Changes to the Employment Standards Code

The Alberta government is amending the definition of an employee in the Employment Standards Code to permit exclusion of a class of workers from the regulations. At present there is a long list of sectors where certain provisions, e.g. overtime and hours of work, do not apply or are amended. This change allows the government to exempt workers in an entire industry from the Employment Standards Code, for example farm workers or domestic workers.

Workers who belong to a union can no longer make Employment Standards complaints. Reports indicate this has been the general practice, but is now enshrined in law. The impact of this change is profound given the rise of situations where workers are "represented" by an organization widely known to be a company union and the worker has no recourse through Employment Standards.

Labour Relations Code Removes the Ban on Replacement Workers

The Alberta NDP government introduced essential services legislation in 2016, replacing legislation criminalizing strike action for all employees of the provincial government, hospitals, health authorities, ambulance service providers, municipal firefighting services, and municipal police forces, as well as most staff at public colleges and universities. This outright ban had been rendered unconstitutional by the Supreme Court of Canada decision on Saskatchewan Federation of Labour v. Saskatchewan, January 30, 2015.

Employees of privately owned continuing care facilities who had previously had a legal right to strike were included in the legislation. The use of scab replacement workers was banned where essential services legislation applied.

The legislation as amended continues to impose the requirement for essential services agreements on the collectives of the workers, but not the employers. Employers can choose instead to try and break the union using replacement workers. The employer can start negotiating an essential services agreement, and then decide that it will hire scab replacement workers instead.

Tearing Up Agreements with Alberta's Physicians

Alberta's Bill 21 also contains an unprecedented assault on the province's physicians.
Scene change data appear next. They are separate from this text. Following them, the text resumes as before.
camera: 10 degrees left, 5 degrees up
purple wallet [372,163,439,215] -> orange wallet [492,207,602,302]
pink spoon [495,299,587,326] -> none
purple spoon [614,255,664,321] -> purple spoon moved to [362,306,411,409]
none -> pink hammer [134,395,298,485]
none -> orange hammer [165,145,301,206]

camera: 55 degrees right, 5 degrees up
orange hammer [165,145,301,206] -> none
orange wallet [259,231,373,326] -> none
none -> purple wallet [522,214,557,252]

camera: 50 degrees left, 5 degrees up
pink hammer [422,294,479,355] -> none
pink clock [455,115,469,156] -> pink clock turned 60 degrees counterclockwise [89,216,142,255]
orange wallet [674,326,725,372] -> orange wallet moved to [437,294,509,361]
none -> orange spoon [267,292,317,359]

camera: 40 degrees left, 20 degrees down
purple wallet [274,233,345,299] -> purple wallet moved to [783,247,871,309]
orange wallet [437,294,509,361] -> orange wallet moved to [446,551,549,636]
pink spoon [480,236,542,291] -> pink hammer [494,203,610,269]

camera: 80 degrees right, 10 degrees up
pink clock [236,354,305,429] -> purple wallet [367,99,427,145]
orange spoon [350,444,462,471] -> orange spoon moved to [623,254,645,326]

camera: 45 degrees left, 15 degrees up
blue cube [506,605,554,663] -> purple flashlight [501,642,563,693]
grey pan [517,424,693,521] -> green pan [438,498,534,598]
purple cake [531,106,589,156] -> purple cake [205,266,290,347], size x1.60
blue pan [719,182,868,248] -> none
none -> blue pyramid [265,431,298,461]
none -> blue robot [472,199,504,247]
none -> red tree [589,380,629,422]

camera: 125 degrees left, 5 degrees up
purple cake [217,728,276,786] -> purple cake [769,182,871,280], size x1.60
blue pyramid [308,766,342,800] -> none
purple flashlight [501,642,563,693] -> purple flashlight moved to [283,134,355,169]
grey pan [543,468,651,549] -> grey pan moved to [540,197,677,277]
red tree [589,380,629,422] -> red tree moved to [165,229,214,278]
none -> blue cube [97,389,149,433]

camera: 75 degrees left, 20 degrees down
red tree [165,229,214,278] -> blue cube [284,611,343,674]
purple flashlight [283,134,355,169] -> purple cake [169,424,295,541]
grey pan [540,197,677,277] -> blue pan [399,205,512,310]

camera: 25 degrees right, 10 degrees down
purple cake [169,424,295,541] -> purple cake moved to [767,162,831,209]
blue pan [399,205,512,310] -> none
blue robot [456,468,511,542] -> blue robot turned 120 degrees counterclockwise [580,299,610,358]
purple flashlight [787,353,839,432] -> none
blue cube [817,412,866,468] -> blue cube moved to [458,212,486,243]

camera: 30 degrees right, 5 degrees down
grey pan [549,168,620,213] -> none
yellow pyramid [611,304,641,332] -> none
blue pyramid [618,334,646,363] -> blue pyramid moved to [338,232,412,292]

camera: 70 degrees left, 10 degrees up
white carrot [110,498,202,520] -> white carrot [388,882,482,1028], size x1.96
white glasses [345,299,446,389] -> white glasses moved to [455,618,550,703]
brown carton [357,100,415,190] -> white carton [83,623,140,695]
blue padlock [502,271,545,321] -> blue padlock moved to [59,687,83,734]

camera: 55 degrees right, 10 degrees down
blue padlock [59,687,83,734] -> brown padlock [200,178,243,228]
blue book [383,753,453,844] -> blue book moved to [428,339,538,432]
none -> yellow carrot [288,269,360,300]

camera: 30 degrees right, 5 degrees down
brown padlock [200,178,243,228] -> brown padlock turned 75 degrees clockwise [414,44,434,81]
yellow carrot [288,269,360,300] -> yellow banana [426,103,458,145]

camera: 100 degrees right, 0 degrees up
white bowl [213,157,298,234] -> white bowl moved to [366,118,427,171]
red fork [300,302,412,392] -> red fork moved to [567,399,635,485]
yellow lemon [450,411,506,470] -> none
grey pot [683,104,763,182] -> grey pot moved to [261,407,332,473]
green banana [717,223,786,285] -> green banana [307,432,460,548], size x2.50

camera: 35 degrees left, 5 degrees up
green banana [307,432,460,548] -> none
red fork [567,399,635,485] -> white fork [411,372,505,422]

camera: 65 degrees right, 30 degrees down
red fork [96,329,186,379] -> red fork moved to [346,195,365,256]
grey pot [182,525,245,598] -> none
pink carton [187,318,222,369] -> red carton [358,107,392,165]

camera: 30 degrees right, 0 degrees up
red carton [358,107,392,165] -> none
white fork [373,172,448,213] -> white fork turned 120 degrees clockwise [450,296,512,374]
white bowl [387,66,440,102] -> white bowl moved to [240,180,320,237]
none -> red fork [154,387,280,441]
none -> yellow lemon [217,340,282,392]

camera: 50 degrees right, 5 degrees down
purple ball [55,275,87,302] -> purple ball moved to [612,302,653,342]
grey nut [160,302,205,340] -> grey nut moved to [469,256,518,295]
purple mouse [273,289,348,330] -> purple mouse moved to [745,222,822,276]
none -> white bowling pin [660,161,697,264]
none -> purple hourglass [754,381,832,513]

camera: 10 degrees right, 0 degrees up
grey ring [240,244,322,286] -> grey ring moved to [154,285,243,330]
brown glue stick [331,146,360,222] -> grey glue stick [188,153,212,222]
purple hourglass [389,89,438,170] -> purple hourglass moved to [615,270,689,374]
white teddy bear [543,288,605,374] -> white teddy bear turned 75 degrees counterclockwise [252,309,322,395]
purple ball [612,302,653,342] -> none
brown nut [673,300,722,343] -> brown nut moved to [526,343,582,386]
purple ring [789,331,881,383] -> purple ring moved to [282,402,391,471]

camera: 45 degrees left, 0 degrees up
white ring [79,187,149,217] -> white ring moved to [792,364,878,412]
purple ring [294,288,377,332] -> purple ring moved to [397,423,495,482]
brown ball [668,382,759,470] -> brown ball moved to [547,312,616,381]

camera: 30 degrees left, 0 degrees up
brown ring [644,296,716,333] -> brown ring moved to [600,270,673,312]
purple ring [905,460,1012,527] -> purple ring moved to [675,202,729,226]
It states that the government can cancel any agreement regarding physician remuneration made with the Alberta Medical Association (AMA) or any other entity or person at any time.

AMA President Dr. Christine Molnar points out: "This is not only for the existing AMA Agreement, the bill also clearly identifies that government is not required to live up to terms of future contracts. Government is cynically asking us to work toward agreements when it appears we are the only party to be bound by them."

Dr. Molnar also points out that decision-making has been moved behind closed doors to Cabinet, apparently in the name of the public good. "What is the value of an agreement when it can be revoked at any time with no public discussion?" she asks.

In short order, the government cut the payment to physicians on call (mainly rural physicians) by 37 per cent.

Bill 21 also enables the Minister of Health to restrict the number of physicians practicing, and where in the province they can practice, as of April 2022. Physicians who already have billing numbers as of April 2022 will be grandfathered.

Other changes have been made to the legislation concerning "opting in" and "opting out" of the Alberta health insurance plan. People are asking what else the government has up its sleeve. They suspect that by restricting the number of physicians who can bill under the provincial plan, the Kenney government has not given up on the plan to impose two-tier medicine on the people of Alberta. Such plans have met with determined opposition to the point where the government has always been forced to abandon them.